La moitié des exploitants encore en activité partira d’ici à 2030, et seulement un tiers d’entre eux déclare avoir un successeur. Cependant, il arrive souvent que, faute de repreneur familial, une ferme soit récupérée par un voisin désireux de s’étendre. Logiquement, la taille des exploitations augmente donc, avec une moyenne de 69 hectares. Aujourd’hui, la France est d’abord une terre de grandes cultures, avec 112 000 exploitations spécialisées. Viennent ensuite la viticulture et ses 59 000 exploitants. Les producteurs de viande bovine (48 000), quant à eux, se classent en troisième position. Sans surprise, ce sont les petites fermes qui disparaissent.

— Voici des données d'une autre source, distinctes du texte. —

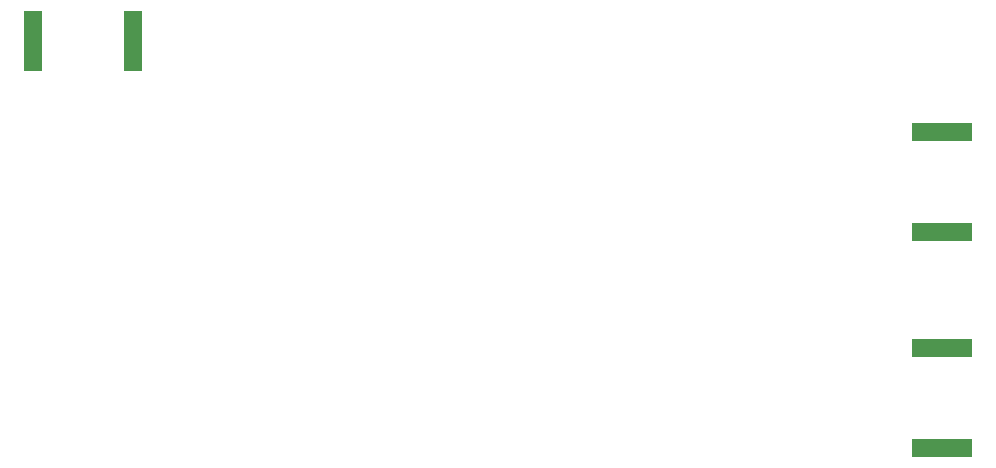
<source format=gbr>
G04 #@! TF.GenerationSoftware,KiCad,Pcbnew,(6.0.0-rc1-dev-1154-gcbd13c712)*
G04 #@! TF.CreationDate,2018-11-28T14:30:39+08:00*
G04 #@! TF.ProjectId,8330_EVA,38333330-5f45-4564-912e-6b696361645f,rev?*
G04 #@! TF.SameCoordinates,Original*
G04 #@! TF.FileFunction,Paste,Bot*
G04 #@! TF.FilePolarity,Positive*
%FSLAX46Y46*%
G04 Gerber Fmt 4.6, Leading zero omitted, Abs format (unit mm)*
G04 Created by KiCad (PCBNEW (6.0.0-rc1-dev-1154-gcbd13c712)) date 2018/11/28 14:30:39*
%MOMM*%
%LPD*%
G01*
G04 APERTURE LIST*
%ADD10R,1.500000X5.080000*%
%ADD11R,5.080000X1.500000*%
G04 APERTURE END LIST*
D10*
G04 #@! TO.C,J2*
X129345000Y-51435000D03*
X120845000Y-51435000D03*
G04 #@! TD*
D11*
G04 #@! TO.C,J4*
X197866000Y-85875440D03*
X197866000Y-77375440D03*
G04 #@! TD*
G04 #@! TO.C,J5*
X197866000Y-59123000D03*
X197866000Y-67623000D03*
G04 #@! TD*
M02*

</source>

L’agriculture française souffre de plus en plus. En moins de dix ans, notre balance commerciale agricole est passée d’un excédent de 6 milliards d’euros à un déficit de 300 millions. Aujourd’hui, la France achète un poulet sur deux à l’étranger, importe 40 % de ses légumes et 60 % de ses fruits. Des menaces pèsent sur le modèle français : accords internationaux sans « clauses miroir », c’est-à-dire sans demander aux pays exportateurs d’avoir les mêmes normes que celles appliquées en Europe (comme celui négocié avec le Mercosur) ; directives européennes ; réforme de l’assurance-récolte ; hausse des prix dans les prochains mois, après l’échec des pourparlers annuels entre industriels et grande distribution. L’excellence française est loin de garantir la souveraineté alimentaire mise au goût du jour après la crise sanitaire et relancée par les répercussions de la guerre en Ukraine.

Toute la question est désormais de savoir comment déclencher un mouvement général de l’agriculture française pour résoudre ces problématiques. Climat, biodiversité, nous sommes face à des enjeux systémiques qui exigent une métamorphose des pratiques agricoles et alimentaires, et non une simple adaptation technique au cas par cas. L’agriculture conventionnelle a besoin d’une mutation globale, pas de « volet climat » ou de mesurettes « agroenvironnementales ».

Emmanuel Macron a promis qu’une grande loi d’orientation serait présentée cet été. Elle doit relever le défi du renouvellement de l’ensemble des actifs et le remplacement des chefs d’exploitation. D’autres priorités s’imposent : une meilleure gestion des prélèvements d’eau, la réduction des produits phytosanitaires et le souci du bien-être animal. C’est peut-être à cela que servira le président.